# Task statement
Would you please copy only the lines from the line that contains "right eye: (519, 583)" to the end of the data below, exactly, leaving every picture out?

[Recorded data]

———

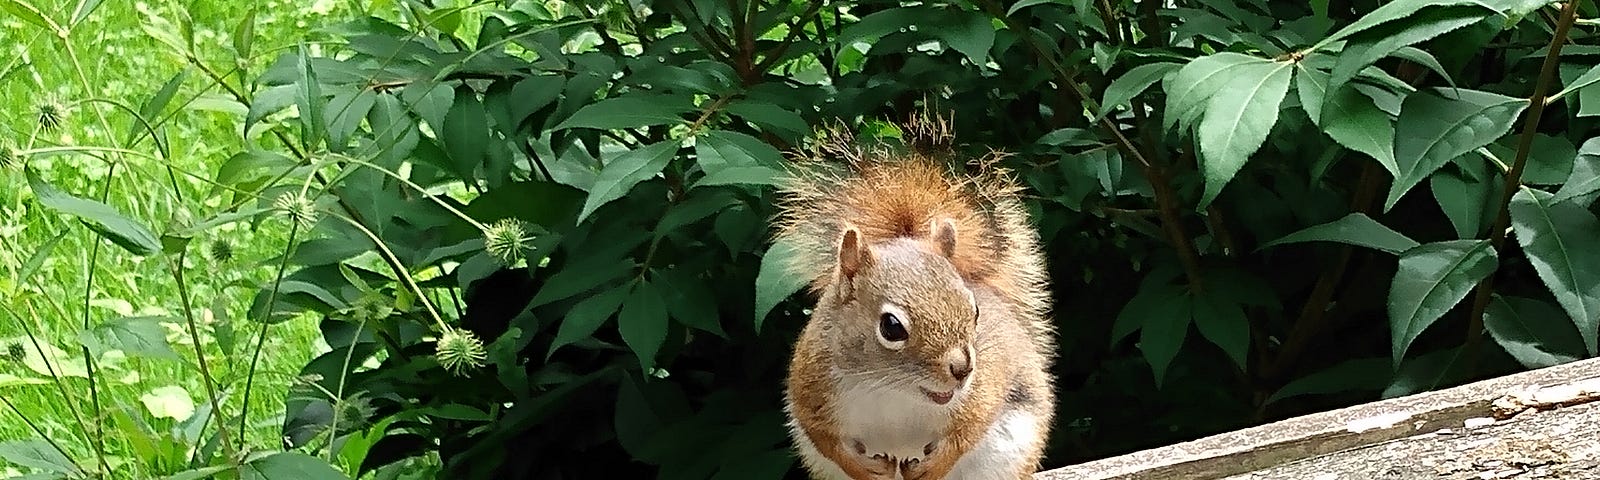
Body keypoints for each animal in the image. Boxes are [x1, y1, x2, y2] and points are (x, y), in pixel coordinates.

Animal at [771, 113, 1056, 480]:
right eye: (891, 327)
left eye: (975, 311)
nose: (963, 369)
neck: (892, 388)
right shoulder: (811, 389)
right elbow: (826, 440)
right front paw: (867, 469)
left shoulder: (985, 383)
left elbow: (968, 429)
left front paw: (931, 467)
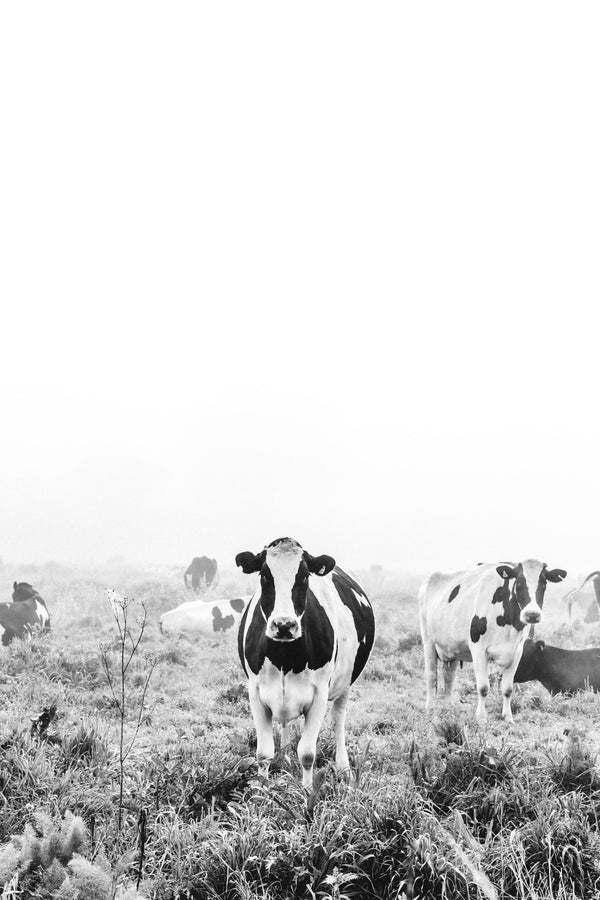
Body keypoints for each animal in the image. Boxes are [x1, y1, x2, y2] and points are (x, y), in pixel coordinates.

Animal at [236, 537, 375, 788]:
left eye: (303, 577)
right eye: (265, 576)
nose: (284, 625)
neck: (284, 657)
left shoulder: (319, 694)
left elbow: (308, 753)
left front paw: (307, 790)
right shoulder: (255, 691)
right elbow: (263, 754)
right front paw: (262, 790)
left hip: (346, 684)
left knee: (338, 720)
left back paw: (344, 768)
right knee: (285, 723)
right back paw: (285, 756)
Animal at [418, 560, 566, 723]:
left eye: (544, 584)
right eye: (519, 583)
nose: (532, 614)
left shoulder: (517, 653)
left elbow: (508, 689)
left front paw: (508, 717)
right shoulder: (478, 651)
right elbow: (483, 687)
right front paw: (481, 718)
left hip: (452, 647)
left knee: (449, 677)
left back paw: (448, 707)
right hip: (428, 639)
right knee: (431, 675)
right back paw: (431, 708)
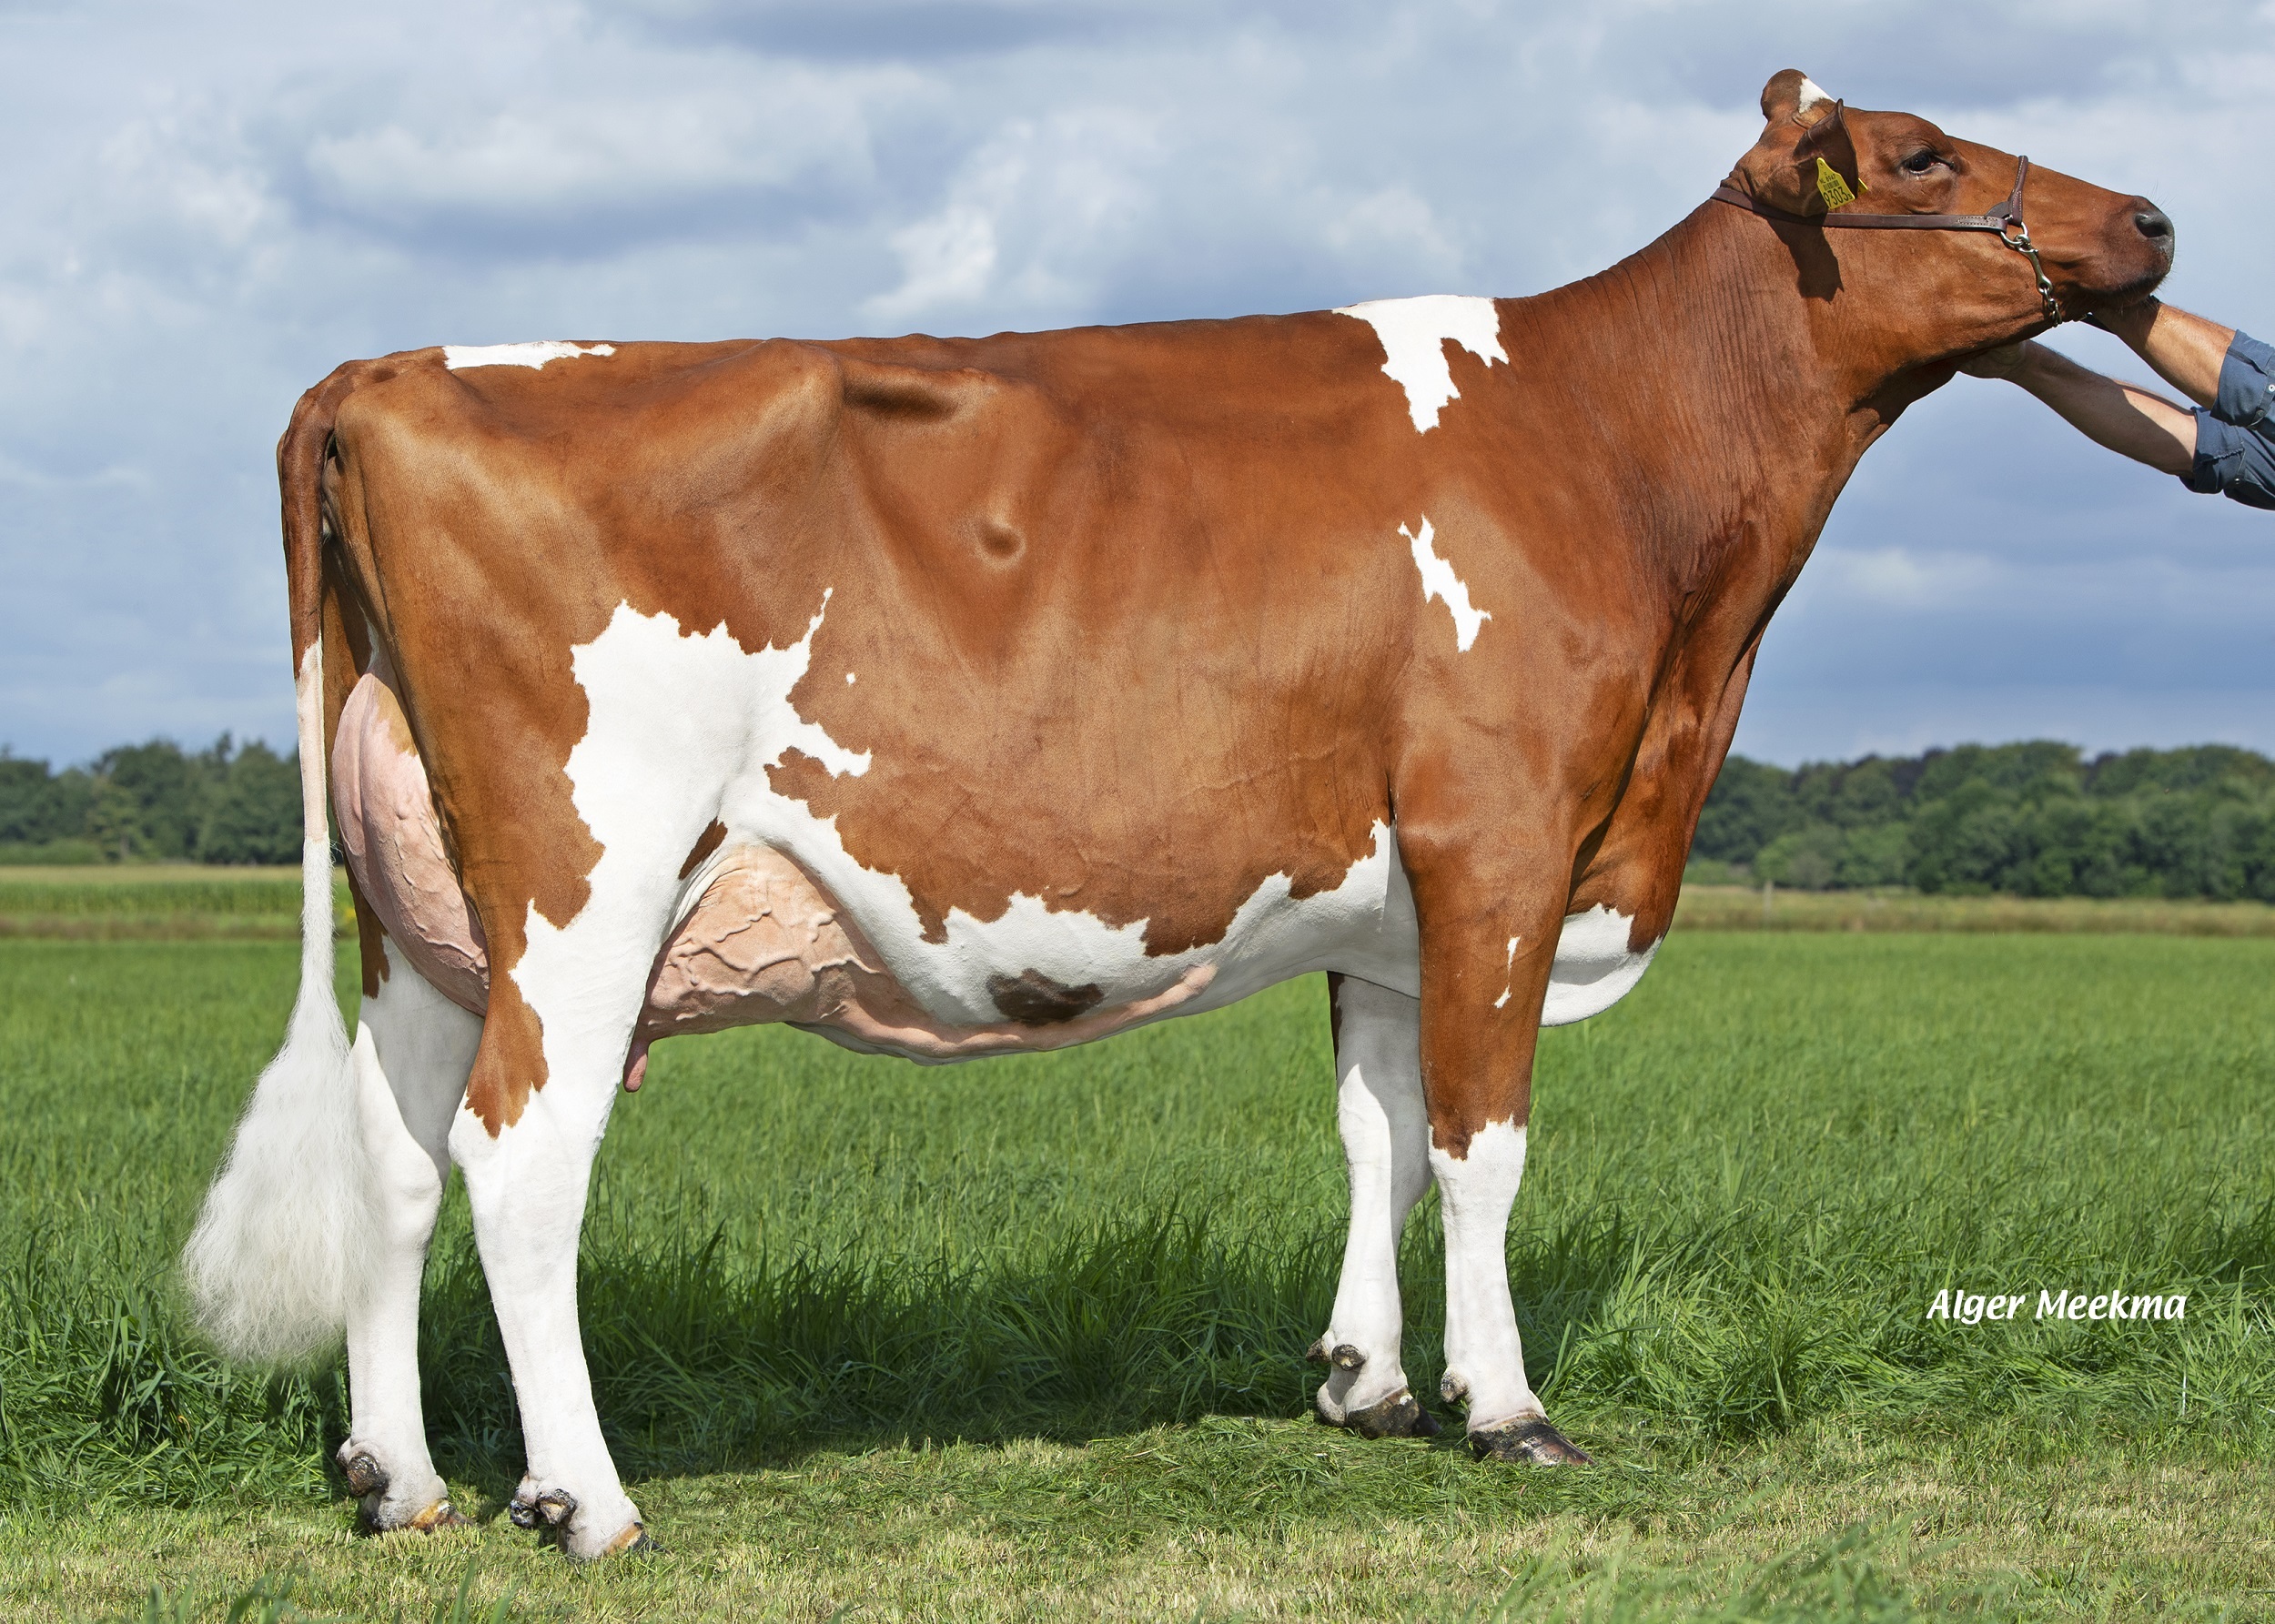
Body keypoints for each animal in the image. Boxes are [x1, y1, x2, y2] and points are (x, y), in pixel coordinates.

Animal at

———

# Expected answer
right eye: (519, 583)
nose: (532, 614)
left shoulder: (517, 653)
left elbow: (508, 689)
left front paw: (508, 717)
right shoulder: (478, 651)
right elbow: (483, 687)
right front paw: (481, 718)
left hip: (452, 647)
left knee: (449, 677)
left back paw: (448, 707)
right hip: (428, 639)
right knee: (431, 675)
right back paw: (431, 708)
Body keypoints for each animal in the image. Boxes are [x1, y1, x2, y2] and points are (x, y), in pixel coordinates.

Animal at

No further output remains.